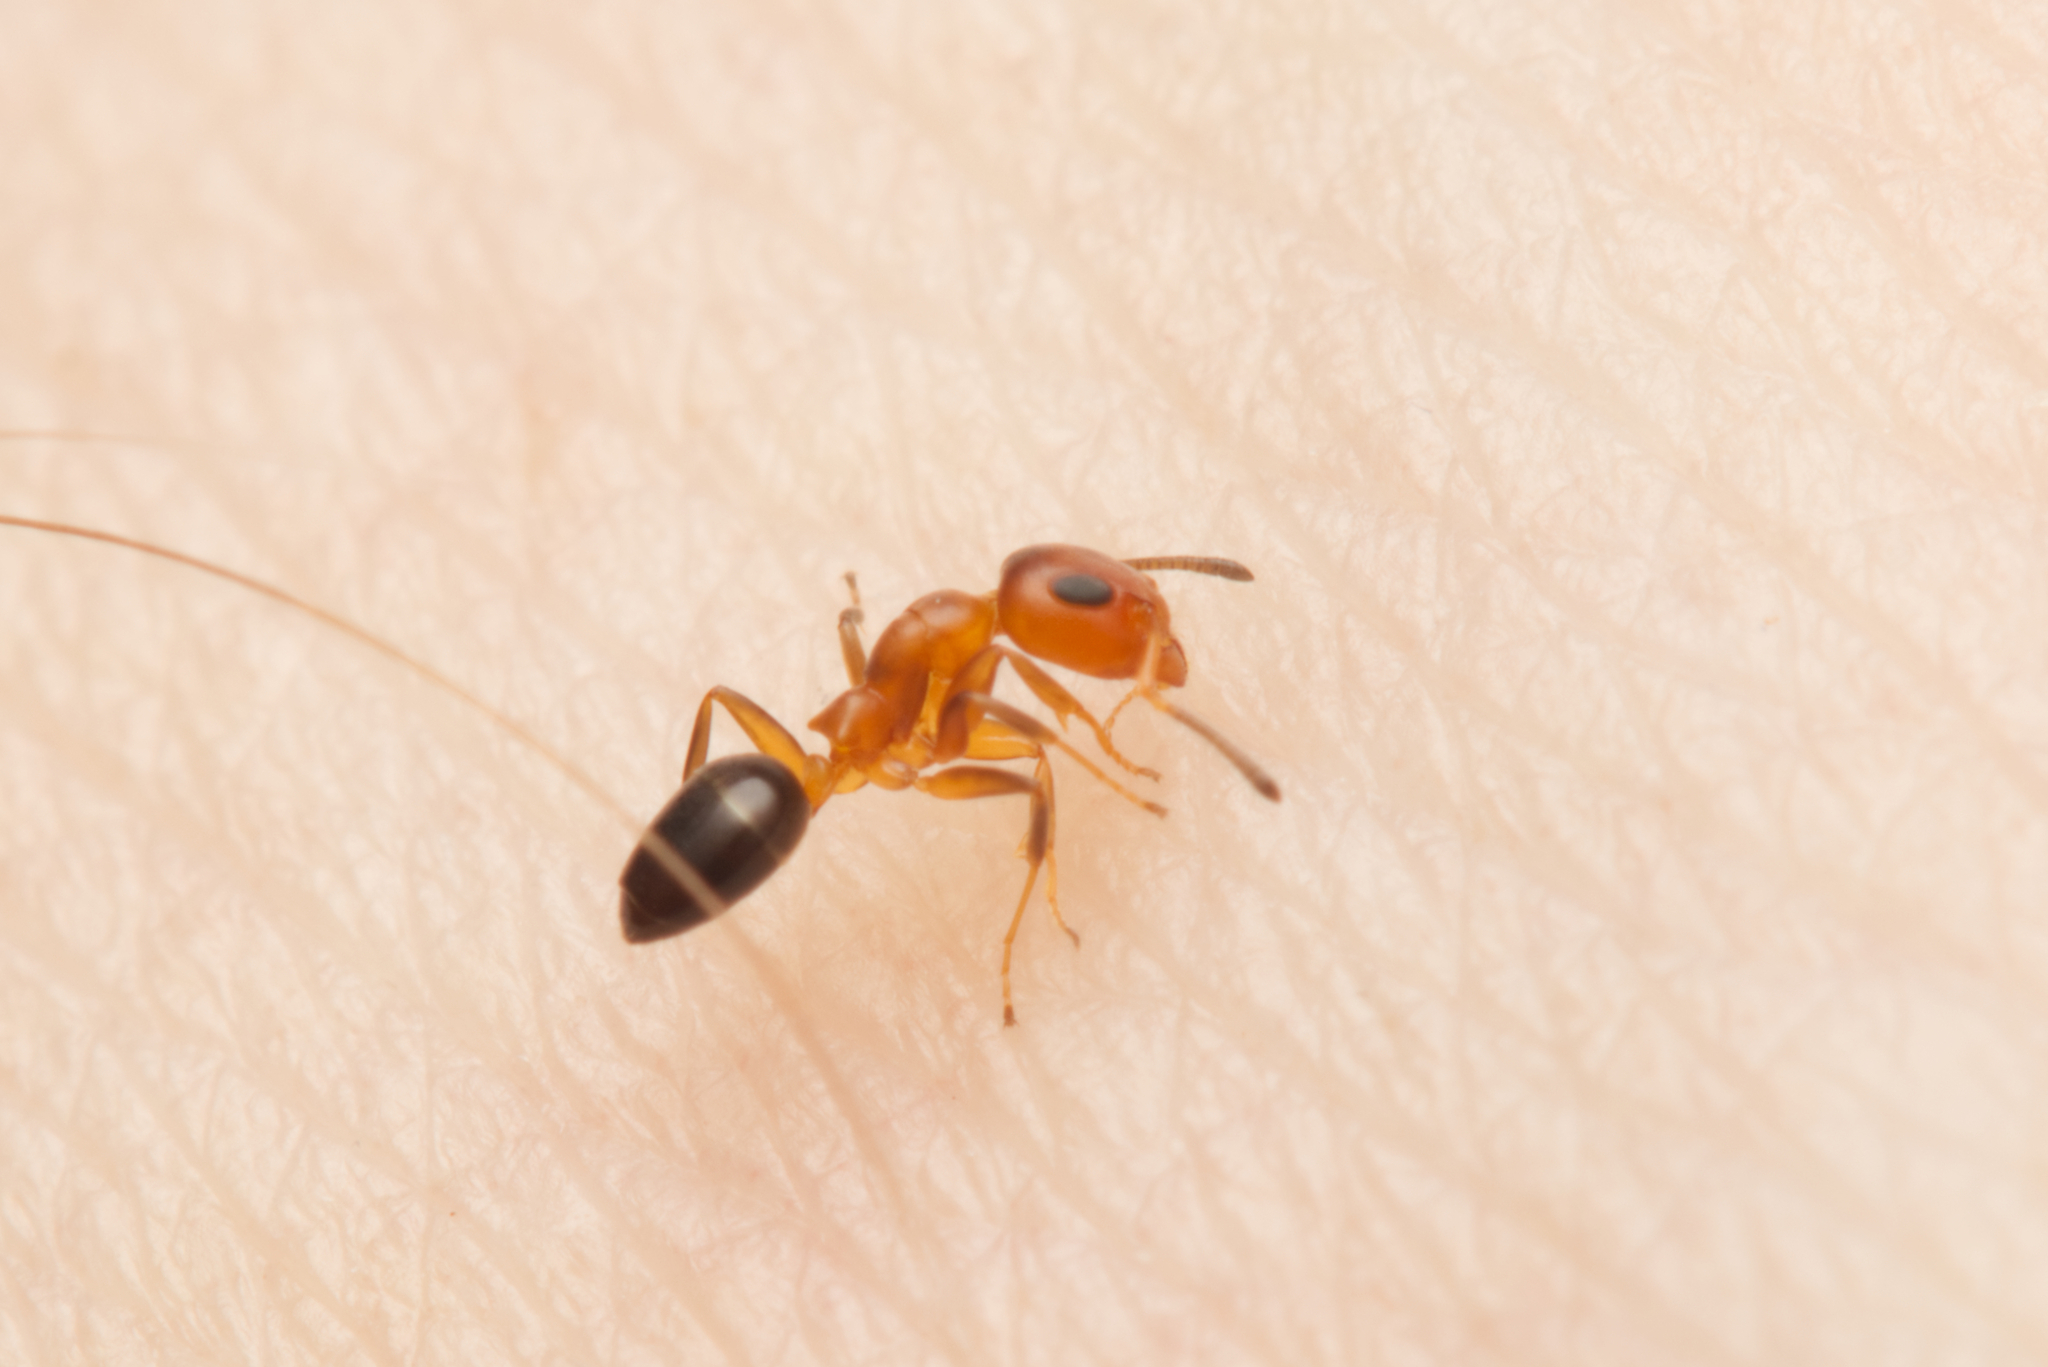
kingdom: Animalia
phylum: Arthropoda
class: Insecta
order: Hymenoptera
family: Formicidae
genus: Turneria
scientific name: Turneria bidentata
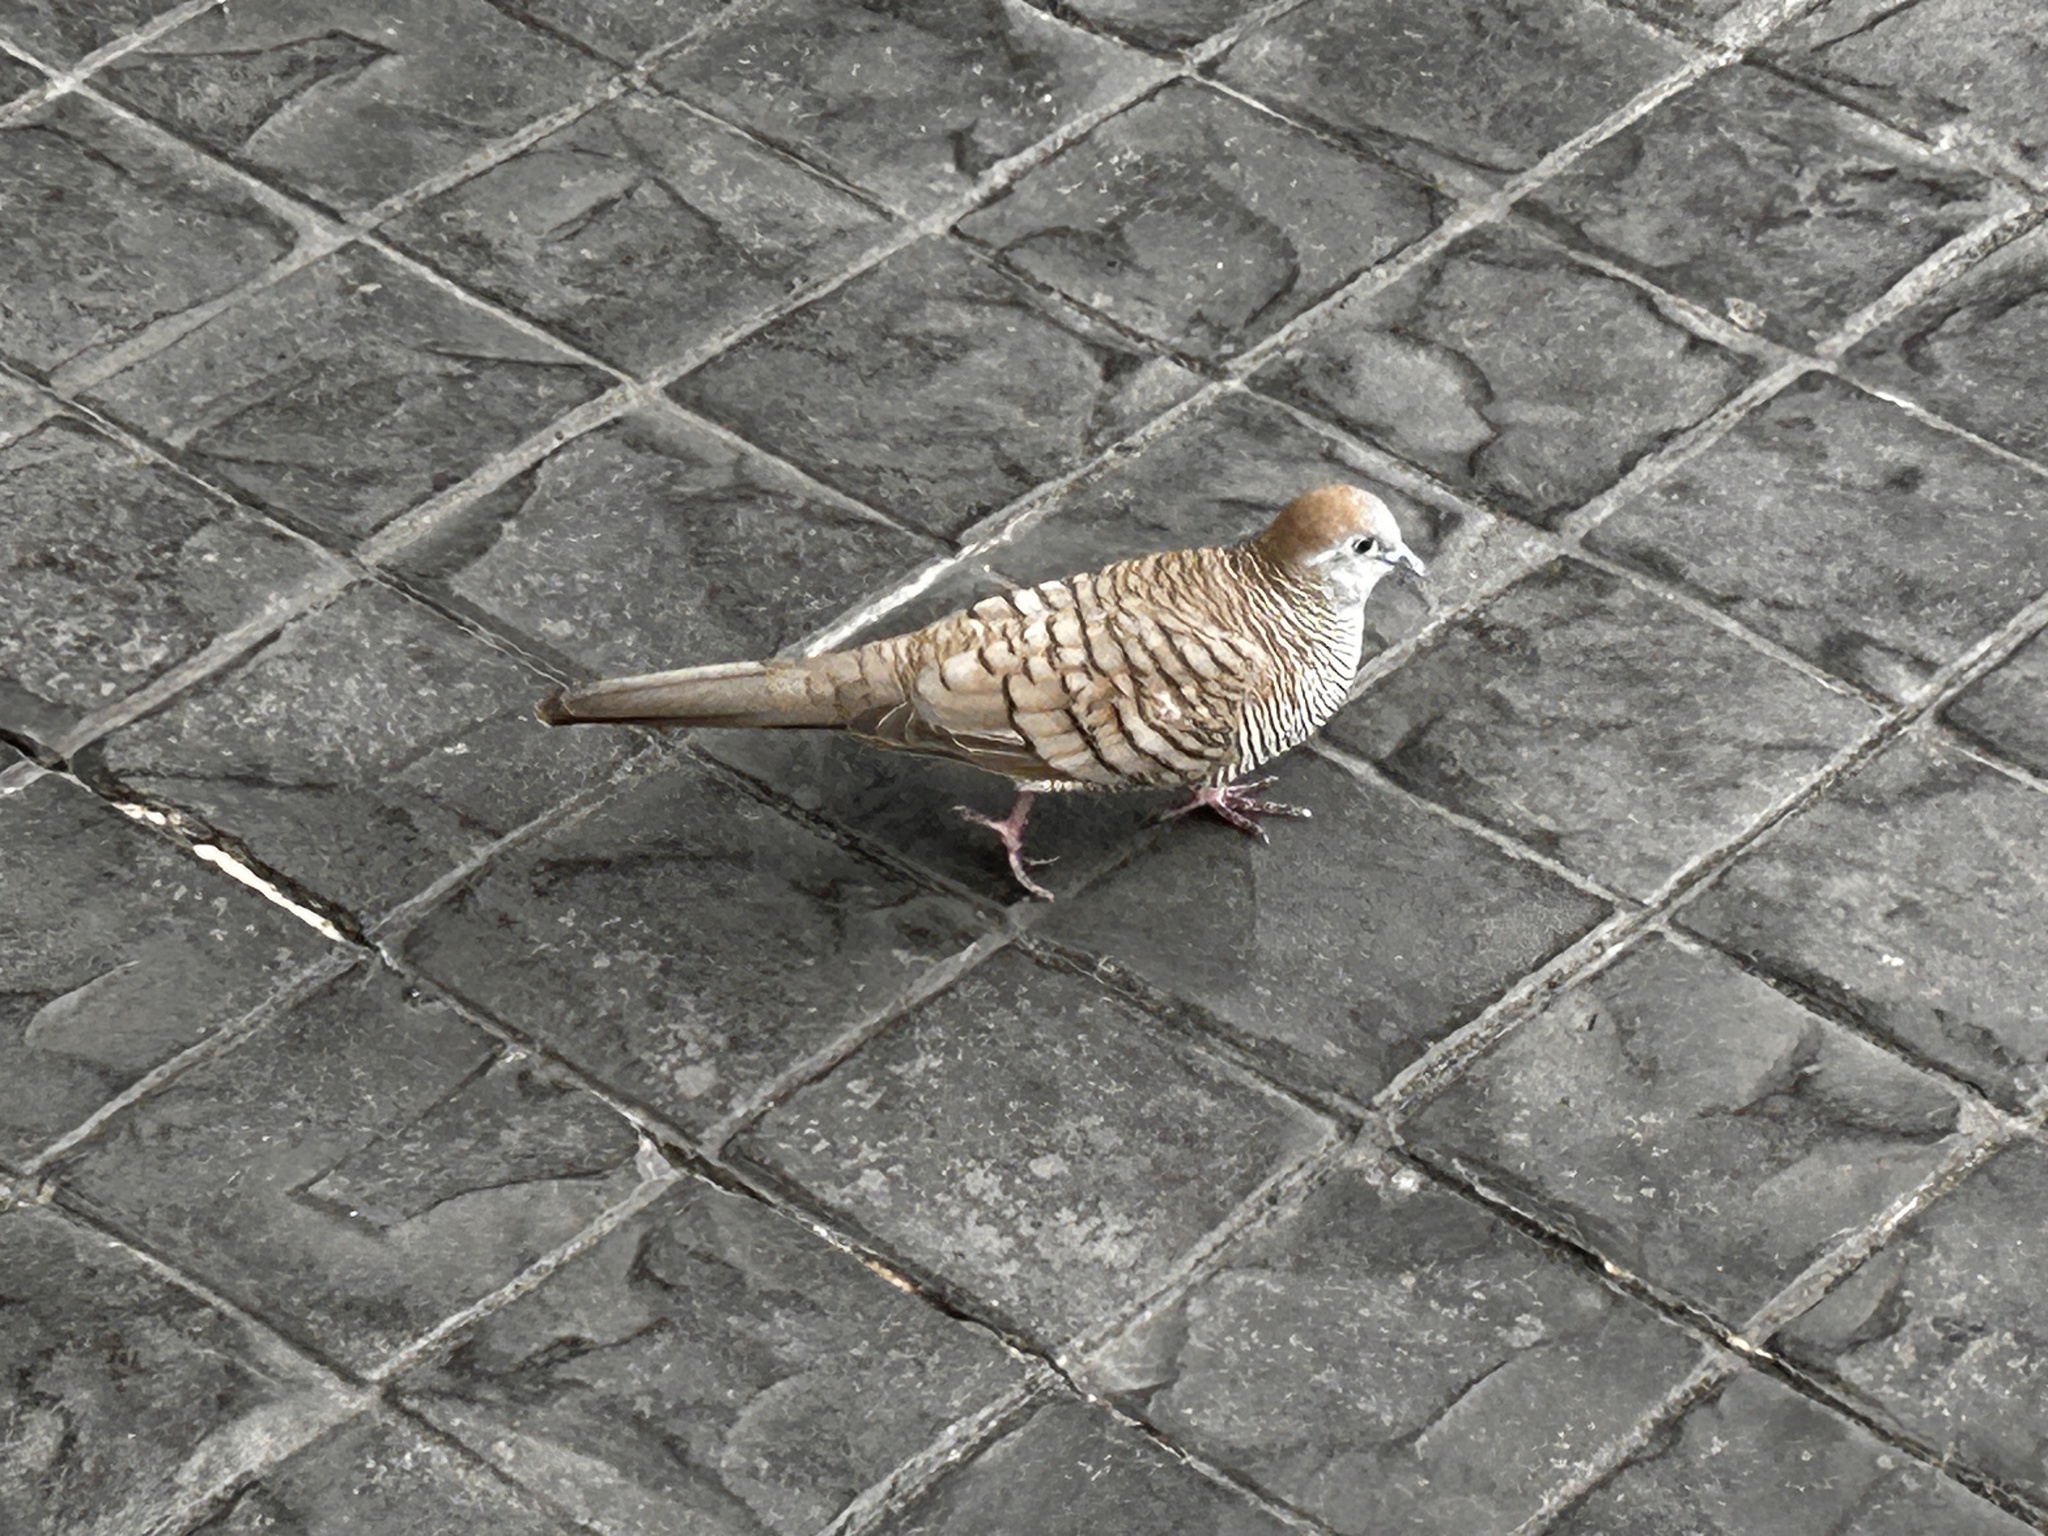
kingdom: Animalia
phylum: Chordata
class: Aves
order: Columbiformes
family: Columbidae
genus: Geopelia
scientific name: Geopelia striata
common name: Zebra dove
------------
→ Task details
Copy the lines from the one containing "phylum: Chordata" through the end of the records, inclusive, substituting "binomial name" for "scientific name" and leaving everything else unchanged.

→ Solution to this exercise
phylum: Chordata
class: Aves
order: Columbiformes
family: Columbidae
genus: Geopelia
binomial name: Geopelia striata
common name: Zebra dove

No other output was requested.